[Data to process Boundary: Start]
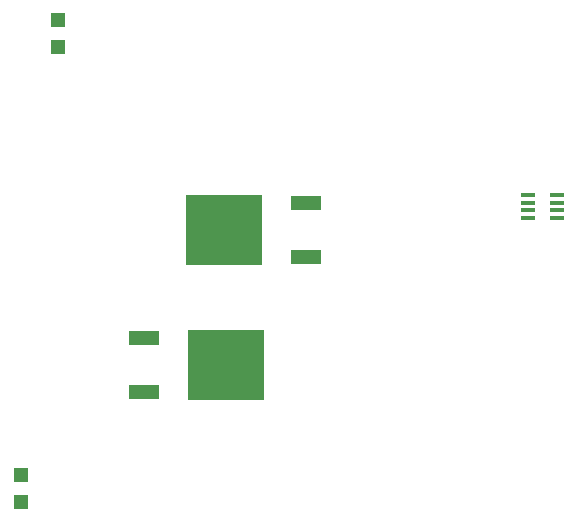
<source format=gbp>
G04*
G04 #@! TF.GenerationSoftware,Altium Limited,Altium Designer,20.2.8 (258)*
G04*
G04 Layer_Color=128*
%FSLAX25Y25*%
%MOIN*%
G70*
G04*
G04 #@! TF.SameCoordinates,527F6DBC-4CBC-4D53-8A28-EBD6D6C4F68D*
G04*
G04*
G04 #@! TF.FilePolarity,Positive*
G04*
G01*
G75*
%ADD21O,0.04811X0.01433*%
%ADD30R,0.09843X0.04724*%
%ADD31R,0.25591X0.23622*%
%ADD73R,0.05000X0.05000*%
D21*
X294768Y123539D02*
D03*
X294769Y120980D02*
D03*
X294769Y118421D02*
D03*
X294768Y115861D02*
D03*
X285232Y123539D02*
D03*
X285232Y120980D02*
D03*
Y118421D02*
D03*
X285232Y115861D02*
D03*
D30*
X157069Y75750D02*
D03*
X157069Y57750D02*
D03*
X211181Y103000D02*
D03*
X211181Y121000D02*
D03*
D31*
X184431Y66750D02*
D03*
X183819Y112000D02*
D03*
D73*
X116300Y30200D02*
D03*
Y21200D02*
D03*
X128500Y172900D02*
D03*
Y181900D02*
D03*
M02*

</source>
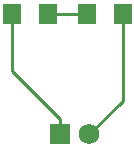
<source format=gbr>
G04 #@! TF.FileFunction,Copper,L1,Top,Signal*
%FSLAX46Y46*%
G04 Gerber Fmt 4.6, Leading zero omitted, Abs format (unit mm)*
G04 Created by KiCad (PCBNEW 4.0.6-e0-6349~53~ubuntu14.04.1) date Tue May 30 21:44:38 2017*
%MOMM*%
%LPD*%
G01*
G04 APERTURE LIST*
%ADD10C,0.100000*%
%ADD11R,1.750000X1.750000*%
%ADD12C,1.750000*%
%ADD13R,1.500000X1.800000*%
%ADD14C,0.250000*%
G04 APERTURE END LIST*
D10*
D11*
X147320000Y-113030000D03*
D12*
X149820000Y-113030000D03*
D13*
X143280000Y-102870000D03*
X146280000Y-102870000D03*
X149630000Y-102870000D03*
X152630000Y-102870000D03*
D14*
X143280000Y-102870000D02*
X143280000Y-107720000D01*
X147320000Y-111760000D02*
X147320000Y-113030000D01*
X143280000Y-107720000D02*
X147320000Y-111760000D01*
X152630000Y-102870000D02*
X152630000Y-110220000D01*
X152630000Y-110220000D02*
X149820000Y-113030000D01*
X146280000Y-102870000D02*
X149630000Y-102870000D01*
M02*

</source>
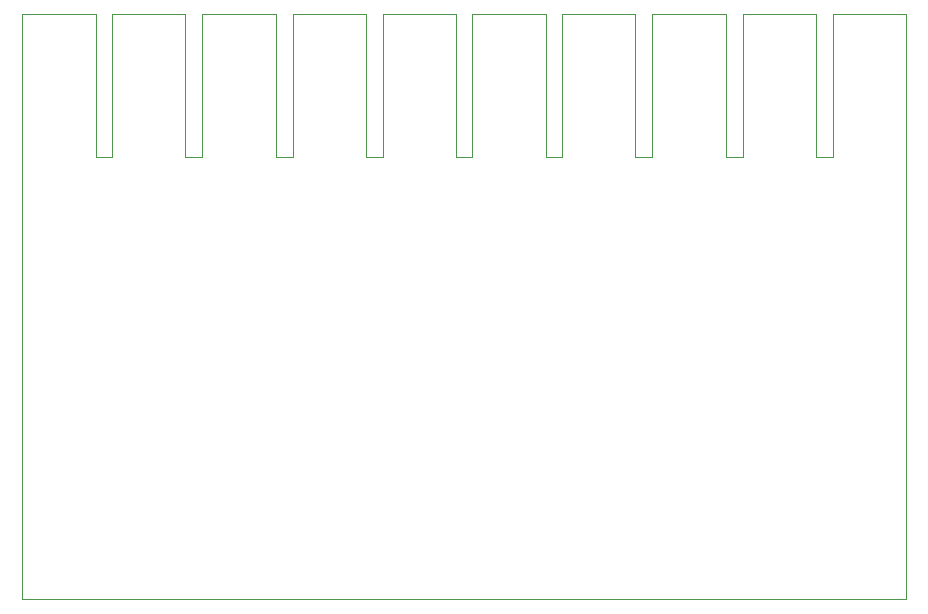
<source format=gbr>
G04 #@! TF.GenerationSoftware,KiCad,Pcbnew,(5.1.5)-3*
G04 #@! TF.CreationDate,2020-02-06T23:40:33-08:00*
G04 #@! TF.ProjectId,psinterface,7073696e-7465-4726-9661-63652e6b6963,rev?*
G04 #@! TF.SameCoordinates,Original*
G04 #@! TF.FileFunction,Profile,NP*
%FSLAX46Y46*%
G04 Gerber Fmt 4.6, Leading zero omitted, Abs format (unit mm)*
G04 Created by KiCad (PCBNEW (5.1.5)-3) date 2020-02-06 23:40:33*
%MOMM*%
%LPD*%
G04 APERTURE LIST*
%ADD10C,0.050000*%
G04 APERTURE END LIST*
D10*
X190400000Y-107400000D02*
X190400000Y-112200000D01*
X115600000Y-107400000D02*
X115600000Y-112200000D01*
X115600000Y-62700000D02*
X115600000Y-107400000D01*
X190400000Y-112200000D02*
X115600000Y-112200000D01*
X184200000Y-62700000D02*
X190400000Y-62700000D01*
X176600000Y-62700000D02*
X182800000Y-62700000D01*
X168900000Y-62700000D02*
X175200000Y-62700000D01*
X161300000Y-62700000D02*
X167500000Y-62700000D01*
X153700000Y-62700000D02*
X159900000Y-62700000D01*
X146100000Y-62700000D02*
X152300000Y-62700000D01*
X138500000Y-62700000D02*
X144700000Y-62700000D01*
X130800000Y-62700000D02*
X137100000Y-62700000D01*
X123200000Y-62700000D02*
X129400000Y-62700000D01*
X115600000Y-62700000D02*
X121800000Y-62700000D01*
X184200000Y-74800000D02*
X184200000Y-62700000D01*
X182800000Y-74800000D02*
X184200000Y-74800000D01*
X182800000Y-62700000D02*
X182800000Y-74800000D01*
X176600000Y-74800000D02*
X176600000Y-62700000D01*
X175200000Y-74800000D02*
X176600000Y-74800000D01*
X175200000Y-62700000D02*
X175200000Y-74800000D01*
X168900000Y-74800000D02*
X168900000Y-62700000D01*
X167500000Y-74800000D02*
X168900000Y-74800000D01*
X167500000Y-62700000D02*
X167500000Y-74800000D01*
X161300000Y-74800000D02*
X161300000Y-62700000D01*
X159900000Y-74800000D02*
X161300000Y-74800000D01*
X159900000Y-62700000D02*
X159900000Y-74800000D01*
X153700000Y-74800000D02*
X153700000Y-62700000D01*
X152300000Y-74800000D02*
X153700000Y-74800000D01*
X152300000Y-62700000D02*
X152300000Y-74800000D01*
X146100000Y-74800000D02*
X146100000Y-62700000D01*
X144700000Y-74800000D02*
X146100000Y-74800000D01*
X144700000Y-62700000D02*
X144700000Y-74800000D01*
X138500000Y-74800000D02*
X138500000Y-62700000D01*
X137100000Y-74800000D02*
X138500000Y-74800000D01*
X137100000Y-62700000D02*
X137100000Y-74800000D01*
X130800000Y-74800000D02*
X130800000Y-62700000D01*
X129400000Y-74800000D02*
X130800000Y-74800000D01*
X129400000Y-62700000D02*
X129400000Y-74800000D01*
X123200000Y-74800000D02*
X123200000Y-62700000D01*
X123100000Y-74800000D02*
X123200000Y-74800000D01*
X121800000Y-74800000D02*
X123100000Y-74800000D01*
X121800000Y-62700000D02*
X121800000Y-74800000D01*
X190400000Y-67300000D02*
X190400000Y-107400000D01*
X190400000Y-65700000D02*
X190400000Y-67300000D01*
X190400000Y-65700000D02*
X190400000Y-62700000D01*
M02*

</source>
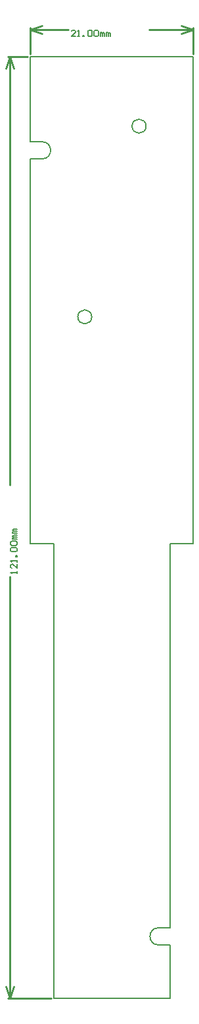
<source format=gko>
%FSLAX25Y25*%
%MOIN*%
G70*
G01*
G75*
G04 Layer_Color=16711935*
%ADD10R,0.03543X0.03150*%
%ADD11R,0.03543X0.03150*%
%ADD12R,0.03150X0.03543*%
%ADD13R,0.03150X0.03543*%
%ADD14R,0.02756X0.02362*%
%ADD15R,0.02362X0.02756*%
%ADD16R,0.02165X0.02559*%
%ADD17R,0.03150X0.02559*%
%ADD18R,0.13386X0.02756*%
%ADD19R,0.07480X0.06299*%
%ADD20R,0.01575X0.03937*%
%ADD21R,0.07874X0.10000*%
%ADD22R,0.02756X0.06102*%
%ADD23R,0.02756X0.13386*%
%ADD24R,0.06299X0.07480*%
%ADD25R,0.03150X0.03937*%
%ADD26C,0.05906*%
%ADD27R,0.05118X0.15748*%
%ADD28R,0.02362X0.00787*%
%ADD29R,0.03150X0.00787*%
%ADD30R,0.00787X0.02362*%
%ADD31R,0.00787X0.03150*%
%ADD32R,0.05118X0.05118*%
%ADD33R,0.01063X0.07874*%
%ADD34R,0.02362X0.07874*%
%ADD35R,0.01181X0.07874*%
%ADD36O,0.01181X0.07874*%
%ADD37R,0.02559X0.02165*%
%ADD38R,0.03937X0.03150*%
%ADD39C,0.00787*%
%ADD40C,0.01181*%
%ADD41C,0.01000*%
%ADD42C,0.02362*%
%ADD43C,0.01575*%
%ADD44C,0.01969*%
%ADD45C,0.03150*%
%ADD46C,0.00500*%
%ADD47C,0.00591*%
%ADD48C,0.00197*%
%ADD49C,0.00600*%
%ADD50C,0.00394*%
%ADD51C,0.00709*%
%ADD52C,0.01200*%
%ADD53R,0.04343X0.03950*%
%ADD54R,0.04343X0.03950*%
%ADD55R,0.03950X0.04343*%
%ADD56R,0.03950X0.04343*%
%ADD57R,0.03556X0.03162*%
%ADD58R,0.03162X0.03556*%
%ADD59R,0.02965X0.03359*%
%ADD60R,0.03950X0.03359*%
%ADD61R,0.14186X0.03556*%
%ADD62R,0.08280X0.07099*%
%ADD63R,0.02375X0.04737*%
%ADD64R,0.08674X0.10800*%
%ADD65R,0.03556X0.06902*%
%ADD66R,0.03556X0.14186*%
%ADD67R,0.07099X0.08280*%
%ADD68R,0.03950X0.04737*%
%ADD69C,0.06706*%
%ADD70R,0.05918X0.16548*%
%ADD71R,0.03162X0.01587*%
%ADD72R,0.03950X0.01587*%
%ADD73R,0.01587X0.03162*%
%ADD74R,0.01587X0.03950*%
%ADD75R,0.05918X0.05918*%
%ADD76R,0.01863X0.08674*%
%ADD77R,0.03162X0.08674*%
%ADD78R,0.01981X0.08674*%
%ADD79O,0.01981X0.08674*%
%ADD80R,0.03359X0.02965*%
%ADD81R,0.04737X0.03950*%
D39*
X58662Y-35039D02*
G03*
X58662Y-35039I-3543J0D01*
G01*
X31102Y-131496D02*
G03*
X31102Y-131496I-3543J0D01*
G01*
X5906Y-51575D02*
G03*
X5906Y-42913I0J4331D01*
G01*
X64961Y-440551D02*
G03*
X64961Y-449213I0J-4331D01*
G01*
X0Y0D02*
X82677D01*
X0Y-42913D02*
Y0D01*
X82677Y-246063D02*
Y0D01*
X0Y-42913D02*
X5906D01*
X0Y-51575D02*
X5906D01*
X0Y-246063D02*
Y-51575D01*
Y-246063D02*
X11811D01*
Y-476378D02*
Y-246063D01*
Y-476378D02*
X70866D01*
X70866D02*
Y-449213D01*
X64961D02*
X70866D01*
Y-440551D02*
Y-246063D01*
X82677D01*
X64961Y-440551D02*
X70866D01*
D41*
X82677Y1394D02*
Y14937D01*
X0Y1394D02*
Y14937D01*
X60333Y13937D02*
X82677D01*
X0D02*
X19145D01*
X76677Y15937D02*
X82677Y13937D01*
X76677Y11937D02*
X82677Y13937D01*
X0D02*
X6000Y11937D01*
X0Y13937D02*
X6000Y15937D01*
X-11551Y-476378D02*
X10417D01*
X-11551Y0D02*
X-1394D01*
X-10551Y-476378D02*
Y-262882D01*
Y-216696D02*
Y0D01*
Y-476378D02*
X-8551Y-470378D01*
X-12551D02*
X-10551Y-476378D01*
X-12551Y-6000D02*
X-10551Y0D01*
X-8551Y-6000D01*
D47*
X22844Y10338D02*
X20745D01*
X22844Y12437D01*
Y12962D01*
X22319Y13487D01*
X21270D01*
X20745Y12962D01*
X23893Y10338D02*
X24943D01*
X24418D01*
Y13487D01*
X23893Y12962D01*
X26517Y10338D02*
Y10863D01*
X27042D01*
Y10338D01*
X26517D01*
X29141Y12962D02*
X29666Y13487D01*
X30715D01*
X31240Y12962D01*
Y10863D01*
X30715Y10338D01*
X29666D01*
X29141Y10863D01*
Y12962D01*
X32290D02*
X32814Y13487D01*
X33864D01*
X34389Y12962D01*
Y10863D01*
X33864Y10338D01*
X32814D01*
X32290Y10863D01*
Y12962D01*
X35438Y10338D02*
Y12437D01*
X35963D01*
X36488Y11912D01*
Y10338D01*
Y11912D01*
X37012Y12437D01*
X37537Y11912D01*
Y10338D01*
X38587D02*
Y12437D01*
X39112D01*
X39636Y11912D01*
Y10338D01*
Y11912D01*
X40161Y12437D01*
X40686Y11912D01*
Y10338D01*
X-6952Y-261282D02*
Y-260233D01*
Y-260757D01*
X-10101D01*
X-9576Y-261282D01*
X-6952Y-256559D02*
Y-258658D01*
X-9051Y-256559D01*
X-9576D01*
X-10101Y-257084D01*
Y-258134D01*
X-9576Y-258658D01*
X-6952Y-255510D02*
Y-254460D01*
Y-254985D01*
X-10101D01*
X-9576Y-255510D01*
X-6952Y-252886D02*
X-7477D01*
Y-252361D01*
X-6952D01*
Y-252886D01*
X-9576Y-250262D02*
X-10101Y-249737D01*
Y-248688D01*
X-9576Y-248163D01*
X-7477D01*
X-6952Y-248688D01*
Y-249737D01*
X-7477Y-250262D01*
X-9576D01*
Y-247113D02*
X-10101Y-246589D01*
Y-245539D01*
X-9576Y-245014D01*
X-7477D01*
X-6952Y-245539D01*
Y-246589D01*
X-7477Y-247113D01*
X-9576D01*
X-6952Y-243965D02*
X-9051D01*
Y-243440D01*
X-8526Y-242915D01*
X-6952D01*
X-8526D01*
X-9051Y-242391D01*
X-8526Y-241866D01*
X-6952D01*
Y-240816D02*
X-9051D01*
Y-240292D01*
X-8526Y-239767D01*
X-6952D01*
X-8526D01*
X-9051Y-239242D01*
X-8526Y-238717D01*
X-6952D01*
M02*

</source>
[Data to process Boundary: End]
The problem =>
Find the string "GenerationSoftware" in the entries above. Copy each line where it occurs.

Finished task =>
G04 #@! TF.GenerationSoftware,Altium Limited,Altium Designer,20.2.8 (258)*
G04 #@! TF.GenerationSoftware,KiCad,Pcbnew,(5.1.5)-3*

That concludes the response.